**FRAGMENTO DEL DOCUMENTO**.
--------------------------------------------------

Foto: El rey Felipe VI y Pedro Sánchez, en el Palacio de Marivent, en agosto. (EFE)

Entre el cinismo italiano y el corporativismo español, efectivamente, está Argentina. Allí, la política es a la vez dramática como la italiana y asfixiante como la española. Los episodios de bloqueo político son frecuentes, como los italianos, e intensos y destructivos, como los españoles.

Es difícil exagerar los estragos que esta turbulenta historia ha causado a los argentinos. En los 40 años anteriores a la Primera Guerra Mundial, la economía argentina creció una media del 6% anual, la más dinámica a nivel mundial. Argentina se situaba entonces entre los 10 países más ricos, y su magnetismo como 'tierra de oportunidades' atrajo a un gran número de inmigrantes europeos. A principios de siglo, la renta per cápita argentina era aproximadamente el 150% de la italiana (llegó a situarse en el 300% tras la II Guerra Mundial). Actualmente, apenas representa un 30%.

placeholder Manifestación en Argentina contra el presidente, Alberto Fernández. (Reuters)
Manifestación en Argentina contra el presidente, Alberto Fernández. (Reuters)

Hace unos años, cuando empezó el bloqueo político que arrastra nuestro país desde 2015 (por cierto, solo hay dos dirigentes políticos que sigan desde entonces, el presidente y el vicepresidente segundo del Gobierno), Felipe González vaticinó la 'italianización' de la política española. Le faltó añadir que cuando un español se 'italianiza', se convierte en argentino. Y en eso precisamente nos hemos convertido en los últimos años. Para tapar la que seguramente sea la peor gestión que ha hecho ningún país de la pandemia (solo comparable a la de Johnson en el Reino Unido), nuestra clase política se inventa, ya sea por maquiavelismo o por torpeza, toda clase de batallas, a cada cual más ruidosa: Franco, Largo Caballero, la memoria histórica. El Gobierno impide al jefe del Estado desplazarse a una parte del territorio para no soliviantar a quienes hace tan solo unos años quisieron quebrarlo por la mitad. Mientras crezca la polarización ciudadana, los gobiernos dejan de rendir cuentas, como señalaba González Férriz hace unos días. Si queremos saber lo que ocurre bajo la polarización extrema, basta mirar a Argentina. Un argentino nace siendo peronista, o radical, y se muere apoyando al mismo partido. Y da igual si por el camino los gobiernos peronistas han abrazado políticas tan contradictorias —y a la vez letales— como las que van desde Ménem a Kirchner (en España, lo que va del Pedro Sánchez que se enfrentó a Madina al que gobierna con Iglesias y negocia con Bildu). La política se convierte en unos colores, como el fútbol. Da igual lo que ocurra, un aficionado a Boca Juniors no se cambiará nunca la camiseta.

--------------------------------------------------

**LÍNEAS PROPORCIONADAS**.
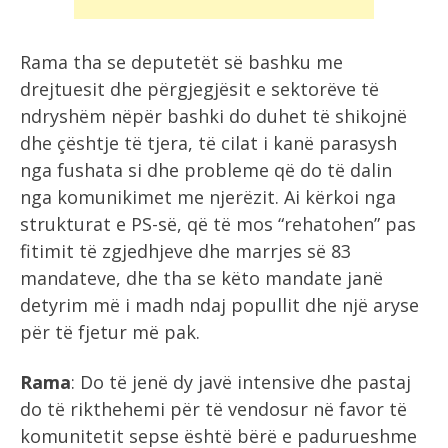
Rama tha se deputetët së bashku me
drejtuesit dhe përgjegjësit e sektorëve të
ndryshëm nëpër bashki do duhet të shikojnë
dhe çështje të tjera, të cilat i kanë parasysh
nga fushata si dhe probleme që do të dalin
nga komunikimet me njerëzit. Ai kërkoi nga
strukturat e PS-së, që të mos “rehatohen” pas
fitimit të zgjedhjeve dhe marrjes së 83
mandateve, dhe tha se këto mandate janë
detyrim më i madh ndaj popullit dhe një aryse
për të fjetur më pak.
Rama
: Do të jenë dy javë intensive dhe pastaj
do të rikthehemi për të vendosur në favor të
komunitetit sepse është bërë e padurueshme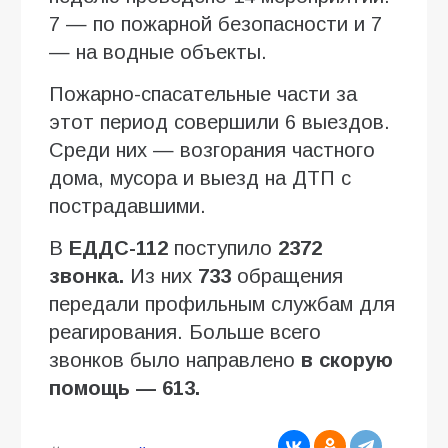
7 — по пожарной безопасности и 7
— на водные объекты.
Пожарно-спасательные части за
этот период совершили 6 выездов.
Среди них — возгорания частного
дома, мусора и выезд на ДТП с
пострадавшими.
В
ЕДДС-112
поступило
2372
звонка.
Из них
733
обращения
передали профильным службам для
реагирования. Больше всего
звонков было направлено
в скорую
помощь — 613.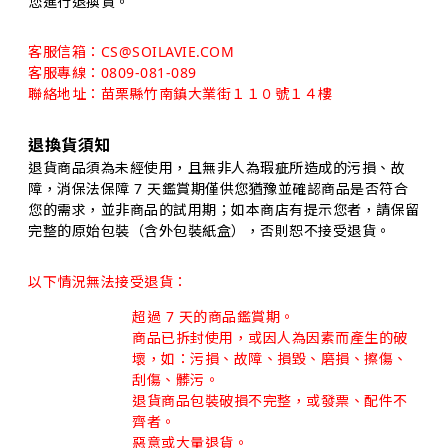
您進行退換貨。
客服信箱：CS@SOILAVIE.COM
客服專線：0809-081-089
聯絡地址：苗栗縣竹南鎮大業街１１０號１４樓
退換貨須知
退貨商品須為未經使用，且無非人為瑕疵所造成的污損、故
障，消保法保障 7 天鑑賞期僅供您猶豫並確認商品是否符合
您的需求，並非商品的試用期；如本商店有提示您者，請保留
完整的原始包裝（含外包裝紙盒），否則恕不接受退貨。
以下情況無法接受退貨：
超過 7 天的商品鑑賞期。
商品已拆封使用，或因人為因素而產生的破
壞，如：污損、故障、損毀、磨損、擦傷、
刮傷、髒污。
退貨商品包裝破損不完整，或發票、配件不
齊者。
惡意或大量退貨。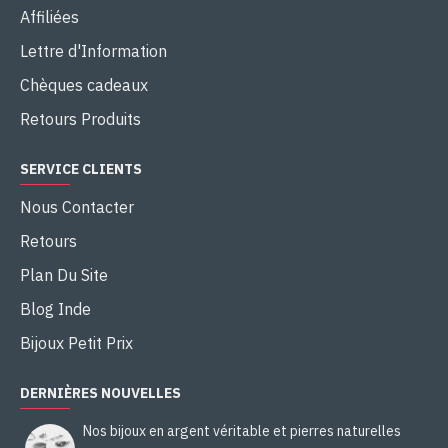
Affiliées
Lettre d'Information
Chèques cadeaux
Retours Produits
SERVICE CLIENTS
Nous Contacter
Retours
Plan Du Site
Blog Inde
Bijoux Petit Prix
DERNIÈRES NOUVELLES
Nos bijoux en argent véritable et pierres naturelles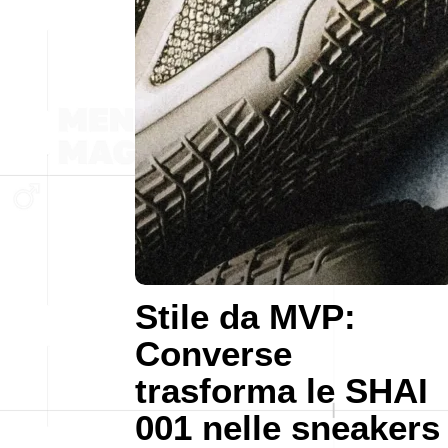
Stile da MVP:
Converse
trasforma le SHAI
001 nelle sneakers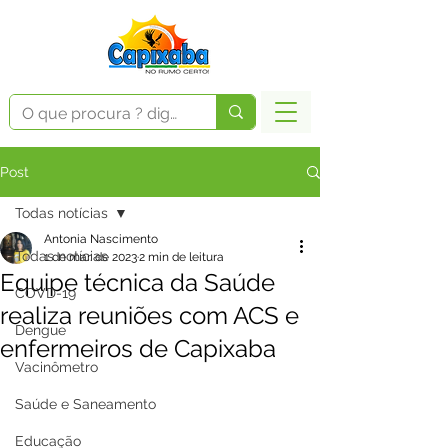
Post
Todas notícias
Antonia Nascimento
Todas notícias
1 de mar. de 2023
2 min de leitura
Equipe técnica da Saúde
COVD-19
realiza reuniões com ACS e
Dengue
enfermeiros de Capixaba
Vacinômetro
Saúde e Saneamento
Educação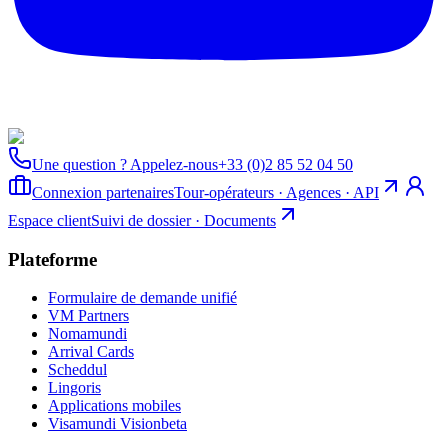
Une question ? Appelez-nous
+33 (0)2 85 52 04 50
Connexion partenaires
Tour-opérateurs · Agences · API
Espace client
Suivi de dossier · Documents
Plateforme
Formulaire de demande unifié
VM Partners
Nomamundi
Arrival Cards
Scheddul
Lingoris
Applications mobiles
Visamundi Vision
beta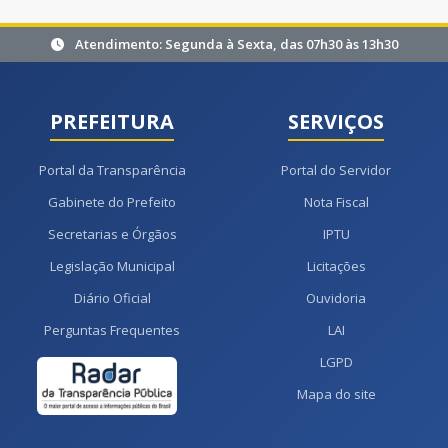
Atendimento: Segunda à Sexta, das 07h30 às 13h30
PREFEITURA
SERVIÇOS
Portal da Transparência
Portal do Servidor
Gabinete do Prefeito
Nota Fiscal
Secretarias e Órgãos
IPTU
Legislação Municipal
Licitações
Diário Oficial
Ouvidoria
Perguntas Frequentes
LAI
LGPD
Mapa do site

--------------------------------------------------

**PARTES DEL EJERCICIO**.
- a) ¿Cómo se traduce al inglés esta oración del artículo sobre la polarización en Argentina y España: «Es difícil exagerar los estragos que esta turbulenta historia ha causado a los argentinos.»?
- b) ¿Puedes proseguir el artículo sobre la polarización en Argentina y España a partir de su última oración?

**RESPUESTAS DEL EJERCICIO**.
- a) It is hard to overstate the damage this turbulent history has done to Argentines.

- b)
Mientras tanto, desde las regiones, se hace oposición al Gobierno (como también ocurría en Argentina durante las movilizaciones rurales de 2008), quizá para intentar tapar que el principal partido de la oposición ha dado en los últimos años casi tantos bandazos políticos como el propio presidente. Cuando miro España estos días, me acuerdo del chiste en que Mafalda jugaba con Susanita, tumbadas las dos en un sofá: “Veo, veo. ¿Qué ves? Una cosa. ¿De qué color? Negro. ¿El futuro?”. Al menos, los argentinos tenían a Quino. Desde este miércoles, ya ni siquiera eso.

Hace años, le escuché a José Juan Ruiz decir que la historia reciente de Argentina arrojaba una lección sobre la que debíamos tomar nota: que el cruce de españoles con italianos era un experimento biológico a evitar a toda costa en el futuro.